Looking for Rose Paterson: How Family Life Nurtured Banjo the Poet
By Jennifer Gall
National Library of Australia Publishing, 2017
Reviewed by Graham McDonald
The Australian poet and writer Banjo Paterson spent much of
his childhood living on Illalong Station, near Binalong, north of Canberra.
Banjo’s father Andrew had owned the farm (along with two others) with his
brother until a combination of factors meant the properties had to be sold and
Andrew ended up as the manager of Illalong under new ownership. The family,
Andrew, his wife Rose and several children lived in the manager’s cottage, made
from timber slabs with a bark roof and stretched calico for ceilings.
Rose was an educated, middle class woman, whose family had
emigrated in 1840 and, like the Patersons, had taken up farming properties.

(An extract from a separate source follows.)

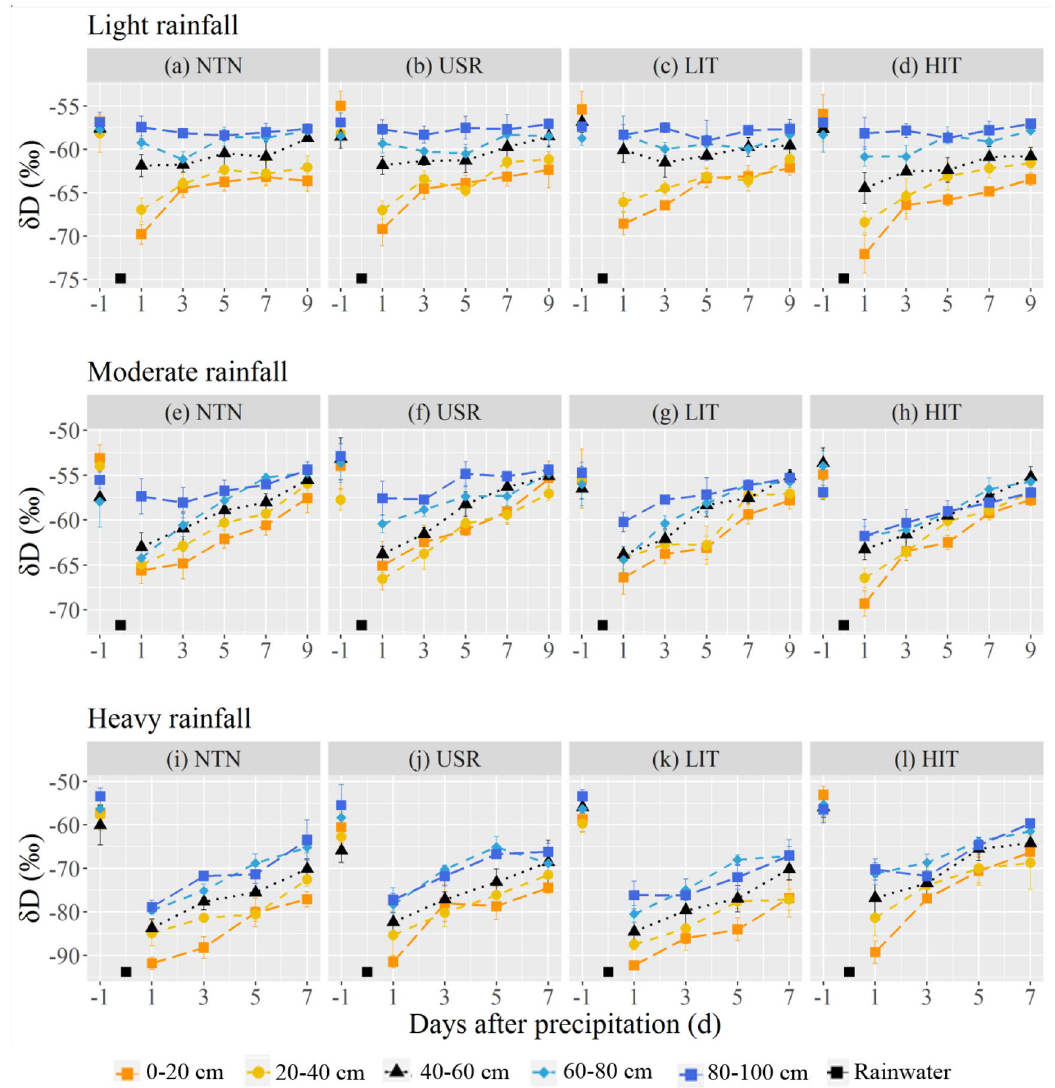
Figure 3. Daily δ D of rainwater and soil water of the P. massoniana stands with no thinning (NTN, a,e,i ), understory removal (USR, b,f,j ), light-intensity thinning (LIT, c,g,k ) and heavy-intensity thinning (HIT, d,h,l ) before and after the three rainfall events.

While managing Illalong paid reasonably well, the family’s physical surrounds
were primitive. With Andrew often away on farming business, Rose was left to
manage an ever growing household with the only the semi-skilled assistance of a
local girl as a servant. For 15 years, from 1873 until 1888 she wrote regularly
to her sister Nora, who lived a much more materially comfortable life in
Queensland. These lettershave ended up
in the National Library and provide a fascinating glimpse into rural life in
Australia of that period from a woman’s perspective. Jennifer Gall has woven
the raw material of the letters into a wide ranging view of late-nineteenth
century rural life.
The fact that it is Banjo Paterson’s mother writing the
letters means we know a lot of the ‘back story’ of where the family fits into
the society of the period, due to the several bjographies of Banjo. We would
not have that back ground with more anonymous. For all that, Banjo is little
more than a vague figure in the background of this book. It is about Rose and
more broadly the hard life of women living in the isolation of rural
communities.
Gall uses the letters as the starting point of explorations
of various facets of bush life: pregnancy, childrearing, medical and health
issues, domestic management and education. There is little of the heroics of
Clancy or the Man from Snowy River, this is a grim picture of a hard life. Yet
through all of this, there is a sharp intelligence and a wonderful sense of
humour in Rose’s letters to Nora.
Rose was dead by the time she was 50, simply worn out, one
can imagine, by living the life she did. Her letters and Gall’s detailed work
in placing them in the wider social context of the period have ensured that she
will be remembered as more than simply Banjo’s mother.